Belangrijk onderdeel van een meer flexibele route naar het eerstegraads leraarschap is de invoering van de educatieve minor in wo-bacheloropleidingen. Die route, die leidt tot het verbinden van een beperkte tweedegraads bevoegdheid aan een bachelorgetuigschrift, is een aantal jaren geleden wettelijk mogelijk gemaakt en door universiteiten ingevoerd. Studenten die de minor hebben afgerond kunnen, als zij vervolgens een universitaire lerarenopleiding of een postgraduate opleiding gaan volgen, voor 30 studiepunten vrijstelling krijgen – formeel verleent de examencommissie de vrijstelling op individuele basis – voor onderdelen van het curriculum van die opleiding. Met meer maatwerk en flexibiliteit hopen we dat het voor meer mensen aantrekkelijk wordt om te kiezen voor het leraarschap. Daarom zullen universiteiten, zodra het besluit van kracht is dat experimenten met flexibilisering regelt5, de minor (ter onderscheid van de minor tijdens de bacheloropleiding «educatieve module» genoemd) ook kunnen aanbieden aan personen die het bachelorgetuigschrift al hebben. De VSNU verwacht dat dit zal leiden tot 20 tot 25% meer deelname.

Met ingang van het studiejaar 2016–2017 zal daarmee drie studiejaren worden geëxperimenteerd. De educatieve module wordt afgesloten met een getuigschrift waaraan – in combinatie met het eerder verworven bachelorgetuigschrift – bevoegdheid is verbonden.

Educatieve minor aan university colleges

Ik zegde toe u in deze brief ook te informeren over de voortgang van de invoering van de educatieve minor aan university colleges. Zoals u weet heb ik middelen verstrekt voor het project Teaching Track om ontwikkeling en invoering van die minor mogelijk te maken aan university colleges op vijf locaties, te weten het Amsterdam University College (AUC), het University College Utrecht (UCU), het University College Roosevelt (UCR), het LUC The Hague en het University College Maastricht (UCM). De universiteit Maastricht heeft zich inmiddels uit het project teruggetrokken.

Op drie van de andere vier locaties (het LUC is nog niet gestart) is het University Teaching Track inmiddels en met een voldoende belangstelling van studenten van start gegaan. Voor het verbinden van onderwijsbevoegdheid aan het bachelorgetuigschrift is het noodzakelijk dat de NVAO positief heeft geoordeeld over de kwaliteit van de minor als zodanig en over de vraag of de vakinhoudelijke «bagage» van de student voldoende verwant is met het schoolvak waarop de onderwijsbevoegdheid betrekking moet hebben. De verwachting is dat de betreffende university colleges, voor zover nodig, spoedig hun dossiers aan de NVAO kunnen aanbieden.

Hoe verder

Ik wil met de universiteiten werken aan snelle invoering van de flexibilisering.

Dat wil zeggen dat:

  • de educatieve module na de bachelor snel kan worden ingevoerd zodra het besluit experimenten flexibel hoger onderwijs van kracht is;

  • universiteiten die dat willen per aankomend studiejaar kunnen starten met een geïntegreerde tweejarige masteropleiding. CDHO en NVAO zullen mij snel adviseren over de aanvragen van die universiteiten, uiteraard mits die universiteiten hun aanvraagdossiers tijdig hebben aangeleverd en die dossiers van voldoende kwaliteit zijn;

  • de komende periode in samenspraak besluiten worden voorbereid en genomen over de postgraduate-trajecten waar het gaat om de pilotstatus, bekostiging, civiel effect en kwaliteitszorg.

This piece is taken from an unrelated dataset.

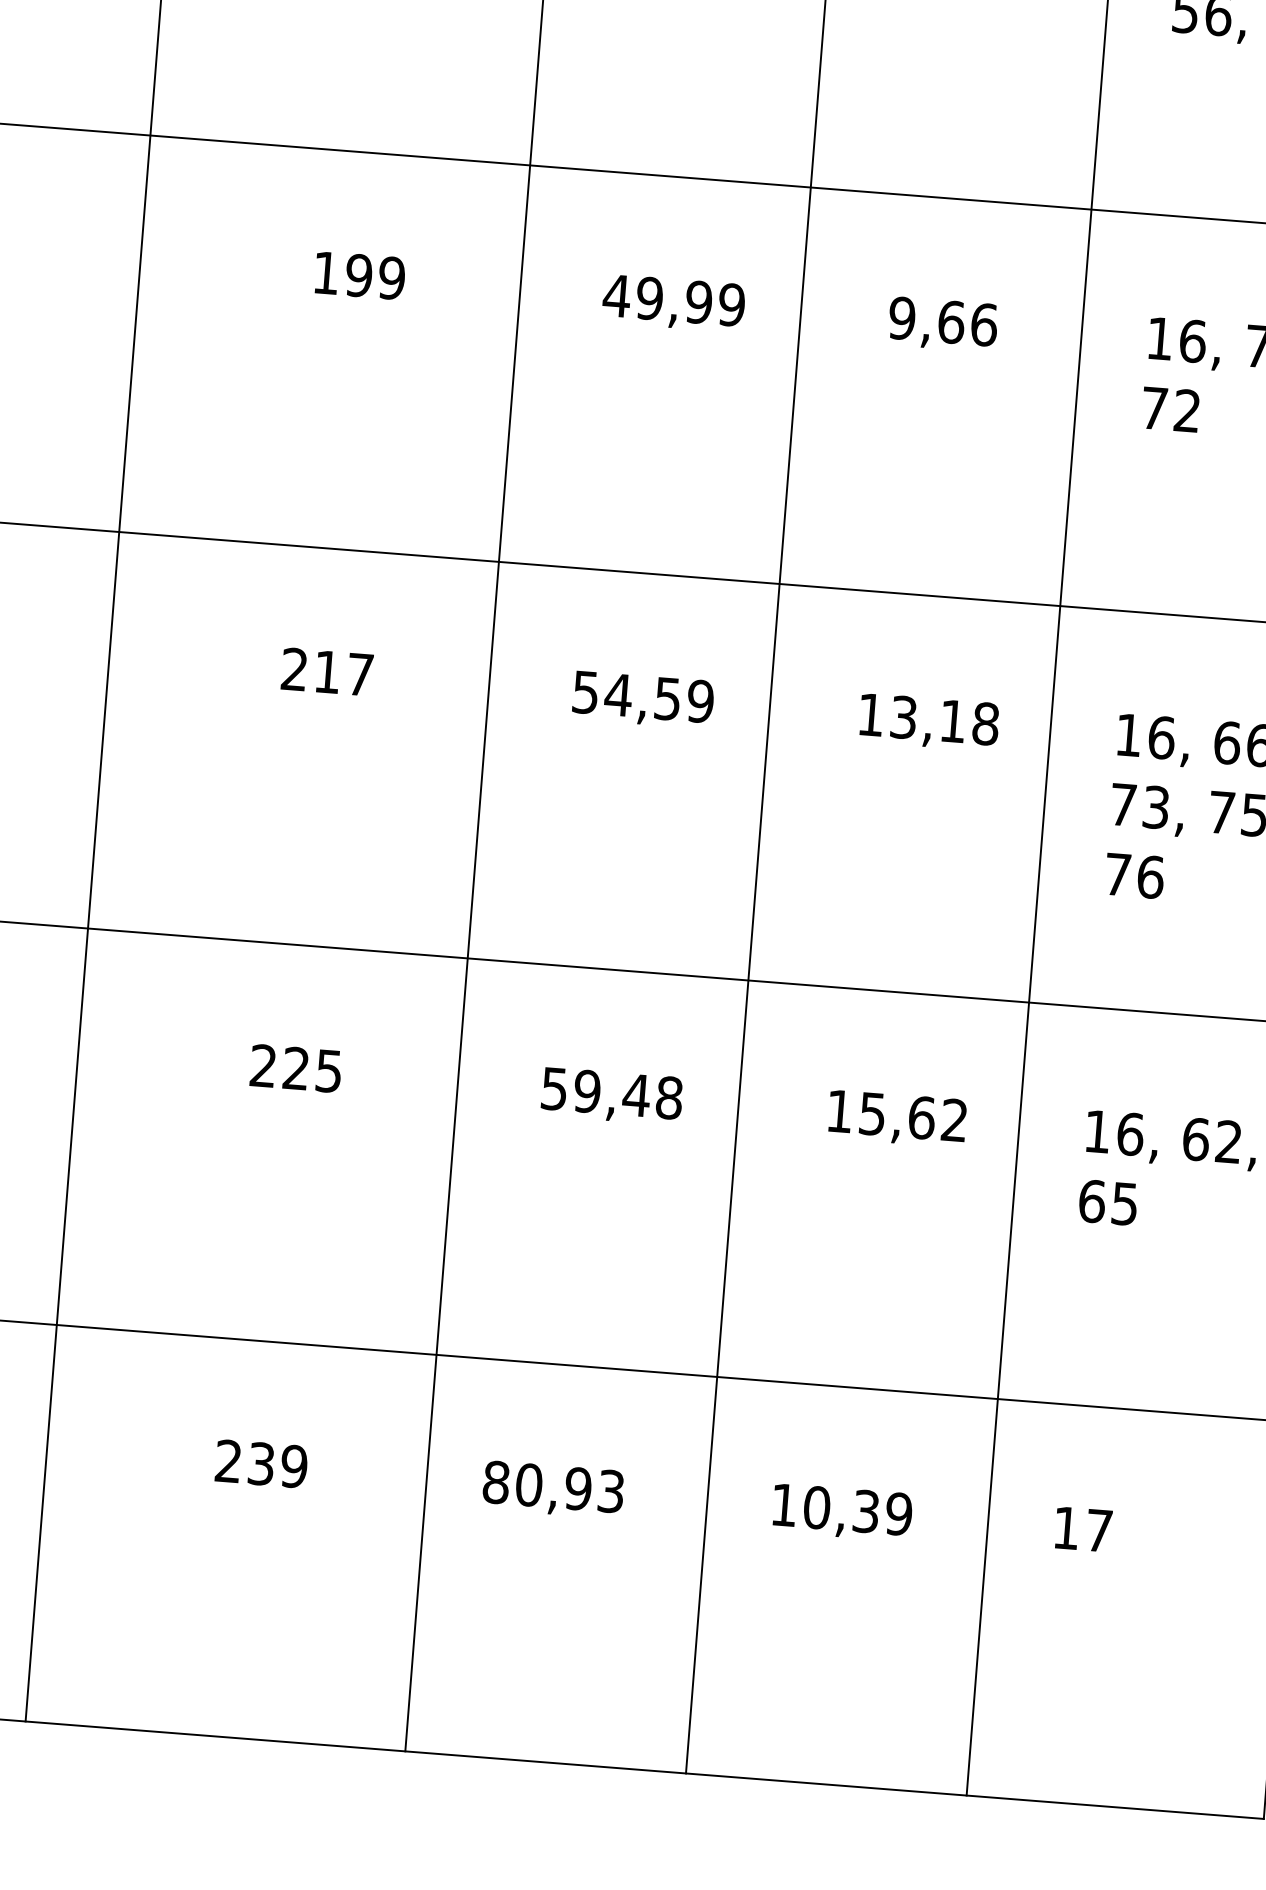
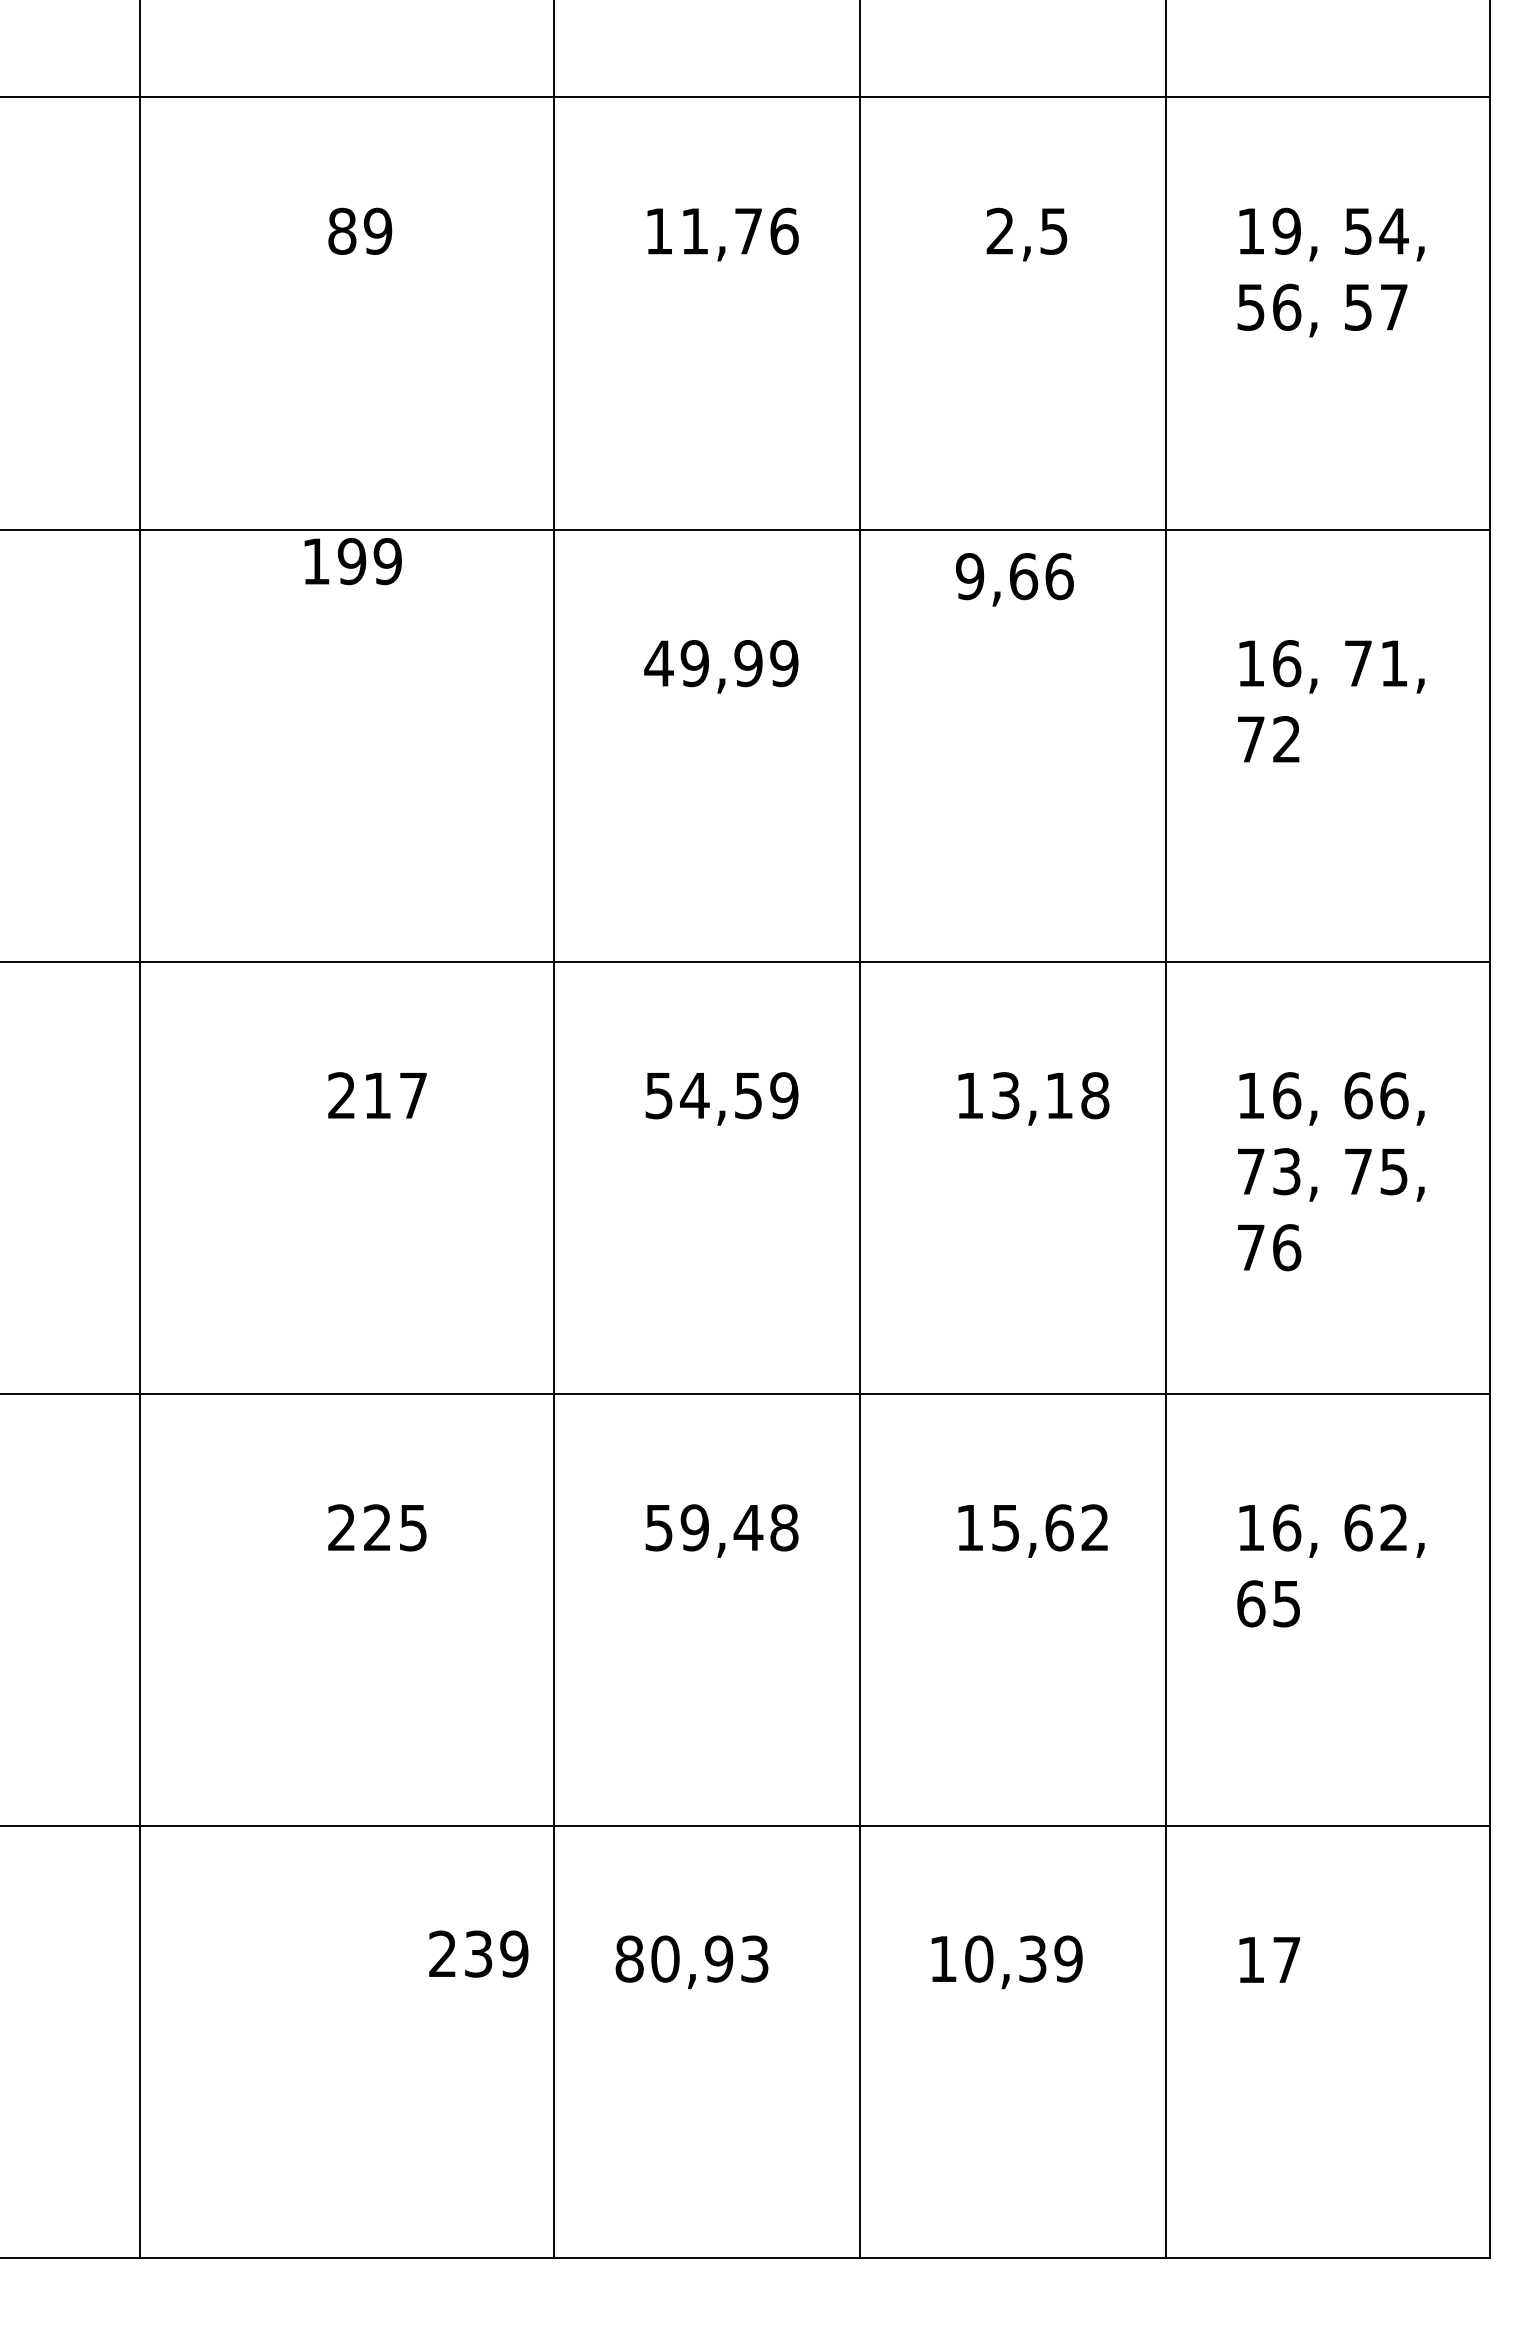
text: (359, 275) -> (352, 561), moved
text: (942, 324) -> (1014, 579), moved
text: (261, 1463) -> (478, 1953), moved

Ik heb veel waardering voor de initiatieven die de universitaire lerarenopleidingen hebben genomen en ik vertrouw erop dat de plannen voortvarend in uitvoering kunnen worden genomen. U kunt erop rekenen dat ik de ontwikkelingen en de ervaringen daarmee nauwgezet zal volgen. Ik wil daarbij vooral ook kennis nemen van ervaringen van studenten. Zoals afgesproken informeren de Staatssecretaris en ik u jaarlijks over de voortgang van de Lerarenagenda. In deze rapportage zal ik u informeren over de voortgang die op dit terrein is geboekt.

De Minister van Onderwijs, Cultuur en Wetenschap, M. Bussemaker


X Noot
1

Raadpleegbaar via www.tweedekamer.nl.

X Noot
2

Kamerstuk 27 923, nr. 171.

X Noot
3

Actieplan Lerarenagenda Nederlandse Universiteiten, 14 november 2013.

X Noot
4

De eenjarige educatieve masteropleiding in het wetenschappelijk onderwijs.

X Noot
5

besluit experimenten flexibel hoger onderwijs, Kamerstuk 31 288, nr. 490.